Nice!
I've successfully run this model on a single RTX Pro 6000 Blackwell card (96 GB) with a 274000 token context. I suspect that I could push the context size even higher using the vllm option --kv-cache-dtype fp8, but I have not tried this yet. In any case, this model is working well for me. Thanks!
I saw you've asked for requests for other models to quantize using nvfp4. So... my request is for a NVFP4 quant for Qwen/Qwen3-235B-A22B-Thinking-2507.
I'm glad this quant was helpful.
I can run a quant of that Qwen3 model but it appears someone else has already made one: https://huggingface.co/NVFP4/Qwen3-235B-A22B-Thinking-2507-FP4
I should have mentioned that I've tried that quant from NVFP4, but have, thus far, been unable to load it.
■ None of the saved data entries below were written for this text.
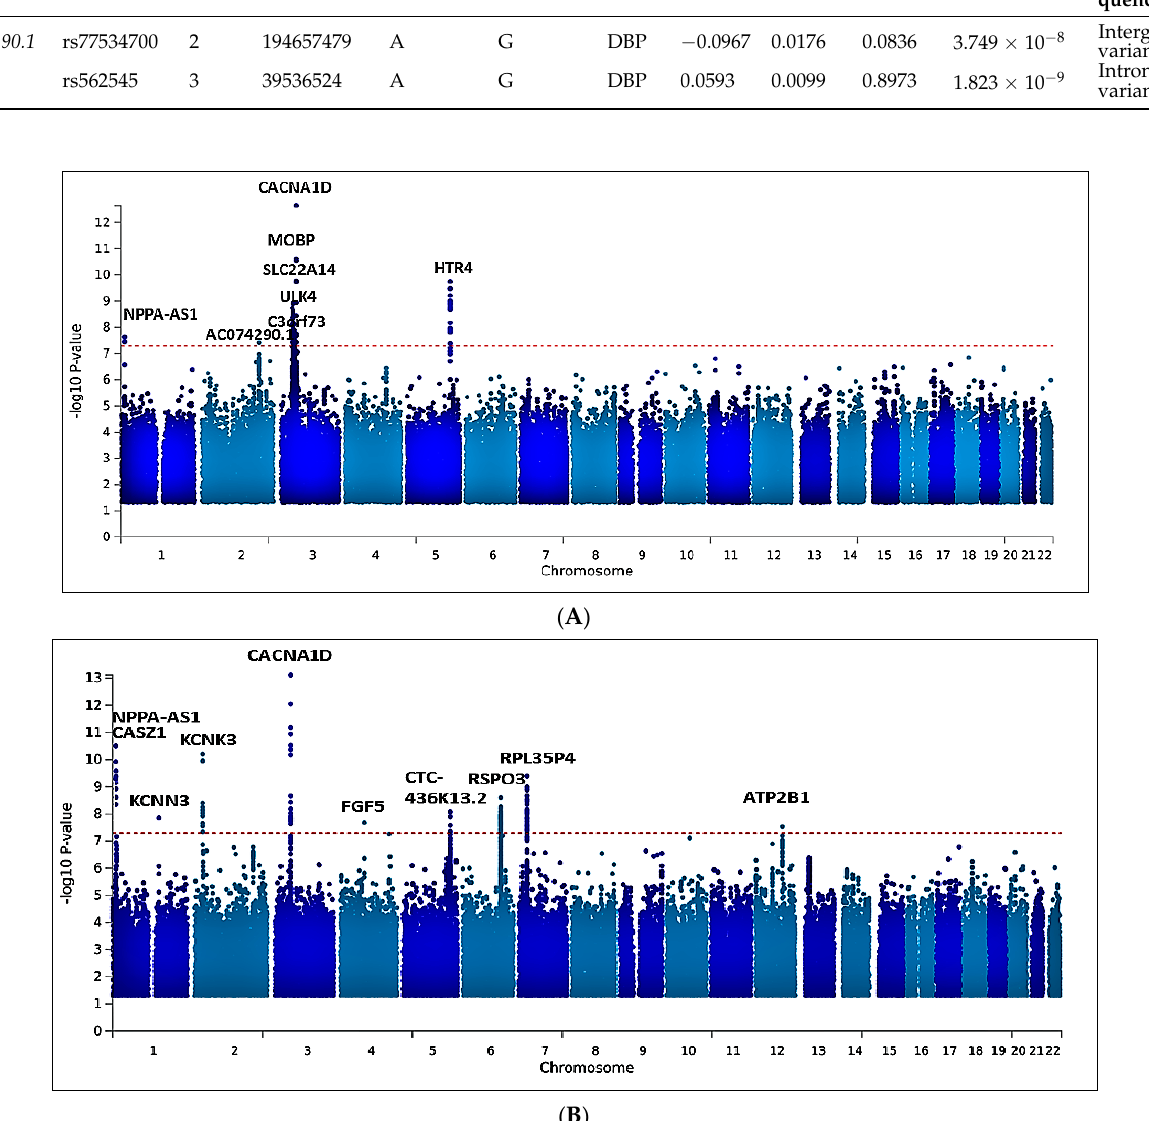
Figure 2. Manhattan plots showing the minimum p -value for the association across ( A ) DBP and ( B ) SBP blood pressure traits, computed using inverse-variance fixed-effect meta-analysis from 75,850 individuals. Each point on the Manhattan plots denotes a variant, with the X -axis representing the genomic position and the Y -axis representing the association level − log 10 ( p -value). The horizontal red line shows the genome-wide significance threshold p -value = 5 × 10 –8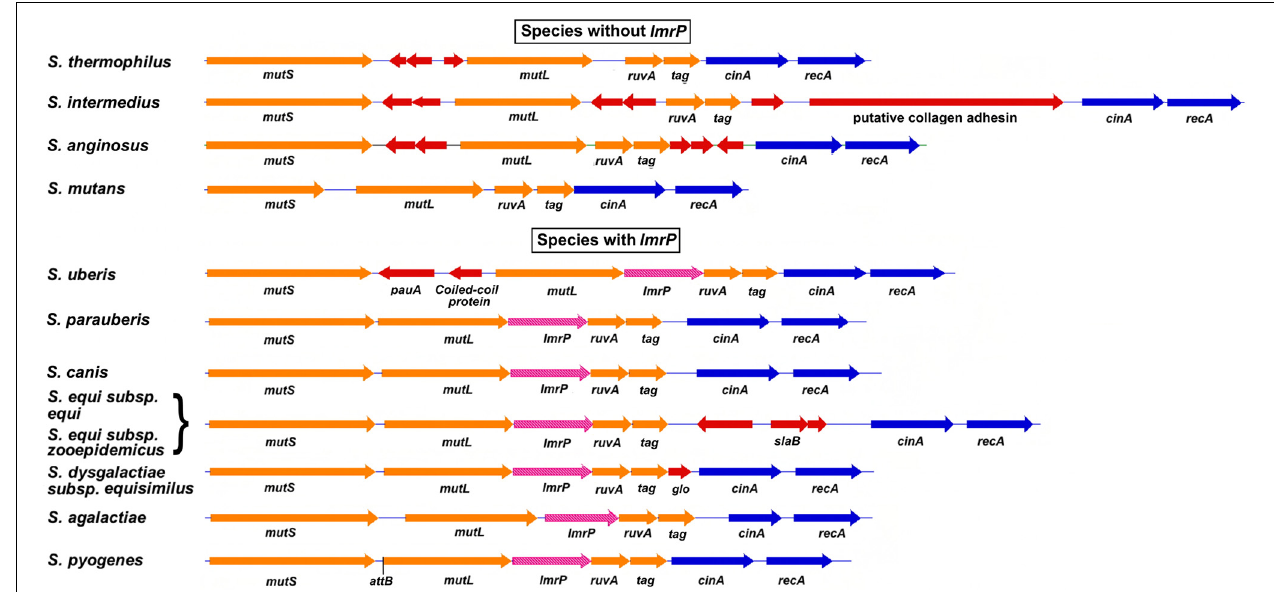
FIGURE 5 | The MMR operon region from selected streptococcal species. The MMR operon in S. pyogenes and related streptococci is composed of a core group of genes involved in MMR, Holliday junction resolution and BER ( mutS , mutL , ruvA , and tag ). Indels are frequently found to supplement this basic genetic unit: MDR gene lmrP forms an additional part of this core in groups A, B, C, and G streptococci. Some indels encode proteins of unknown function, but others appear to encode potential virulence factors such as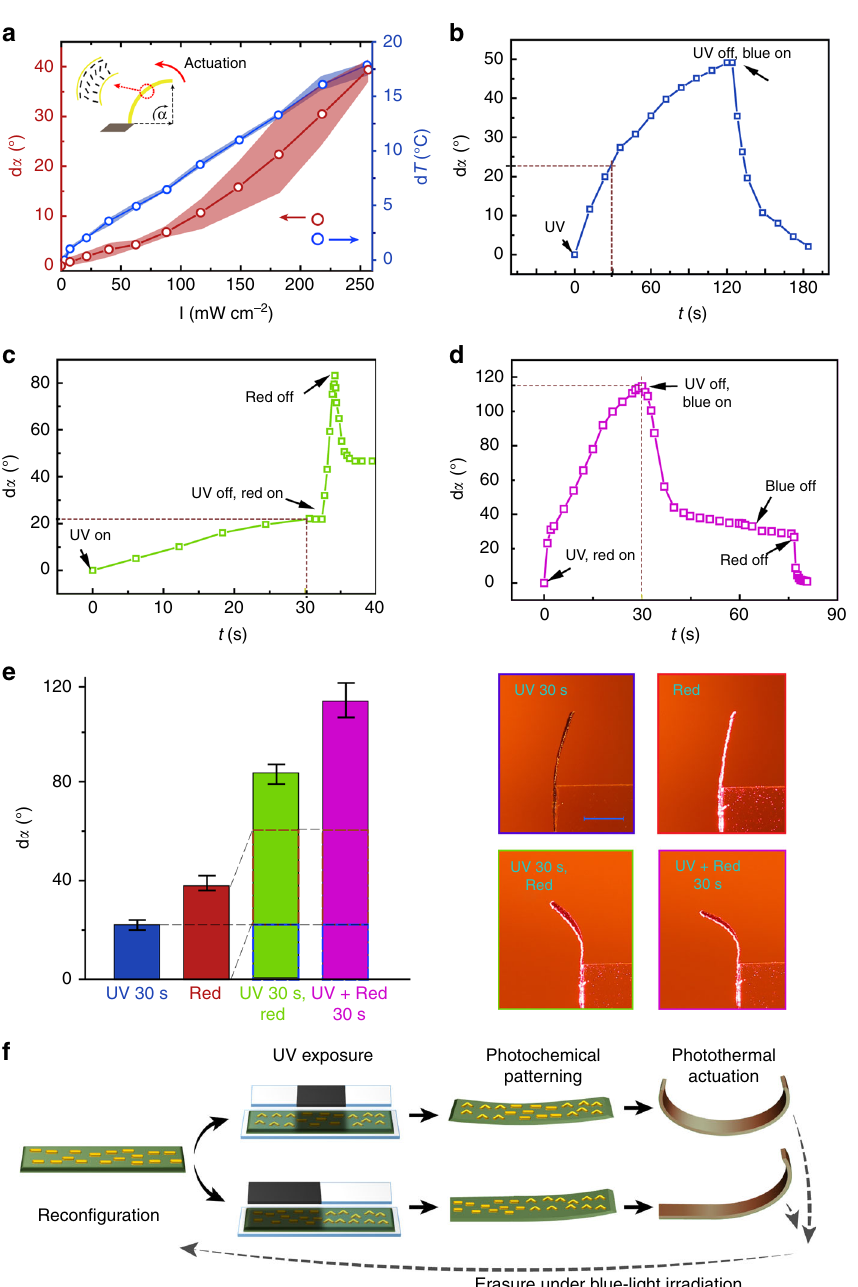
Fig. 3 Photoinduced bending upon photochemical and/or photothermal triggering. a Change of bending angle d α and maximum enhanced temperature as a function of red-light irradiation intensity. The error bars indicate standard deviation for n = 3 measurements. Inset shows the schematic drawing of the measured bending angle and actuation direction in respect to the molecular alignment. b Photochemically induced bending upon subsequent UV and blue light excitations. c Synergistic actuation using subsequent UV and red-light illumination. d Synergistic actuation under simultaneous UV and red-light illumination. e Bending angle change upon different stimuli. Error bars indicate standard deviation for n = 3 measurements. Photographs show the deformation of the same sample upon different illumination. Scale bar: 2 mm. f Schematic drawing of recon fi guration strategy by synergistically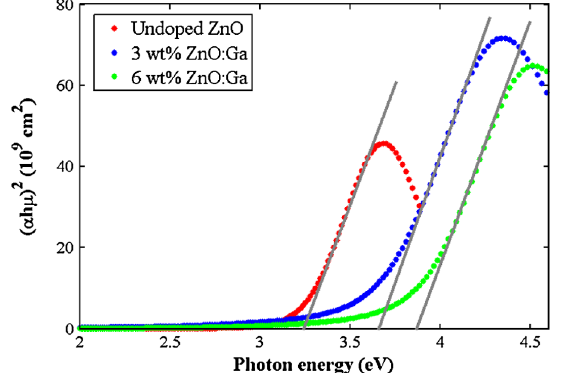
FIG. 5 (color online). Square of the absorption coefficient as a function of photon energy for ZnO, 3 wt% GZO and 6 wt% GZO thin films. E proportional to ð α ℏ ω Þ 2 is calculated by fitting g linear line to spectra E (Undoped ZnO):3.25 eV, E g GZO):3.66 eV and E (6 wt% GZO):3.25 g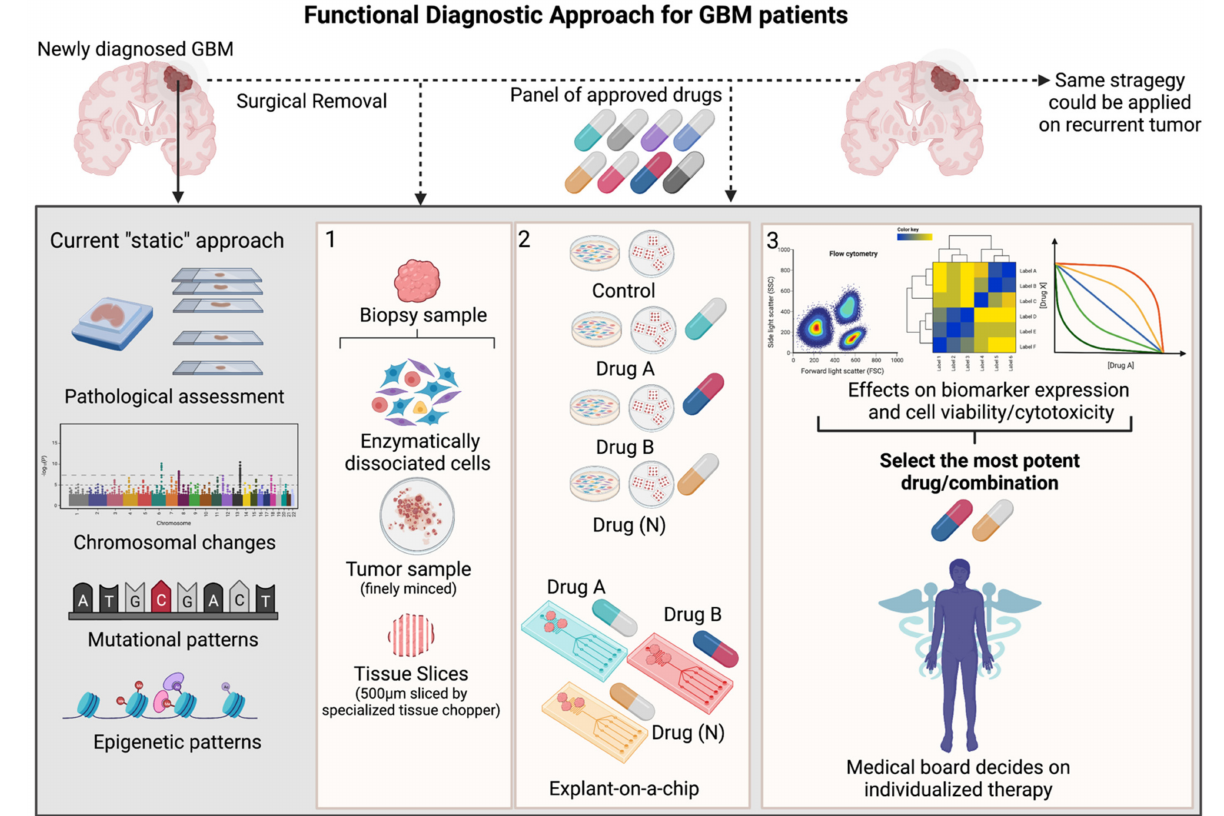
Figure 1. Schematic overview of functional diagnostic approach in GBM (Created with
I do have 2 of the aforementioned Blackwell GPUs, so I think I have adequate resources. I've been able to run RedHatAI/Qwen3-235B-A22B-Instruct-2507-NVFP4, which I'd guess would have similar resource requirements.
Ah well in that case I'll add it to the list and run it and see if it works any differently than that other quant. From the tags it looks like they're using ModelOpt which I think is targeted at TensorRT-LLM. All of my quants are made with llm-compressor.
Thanks!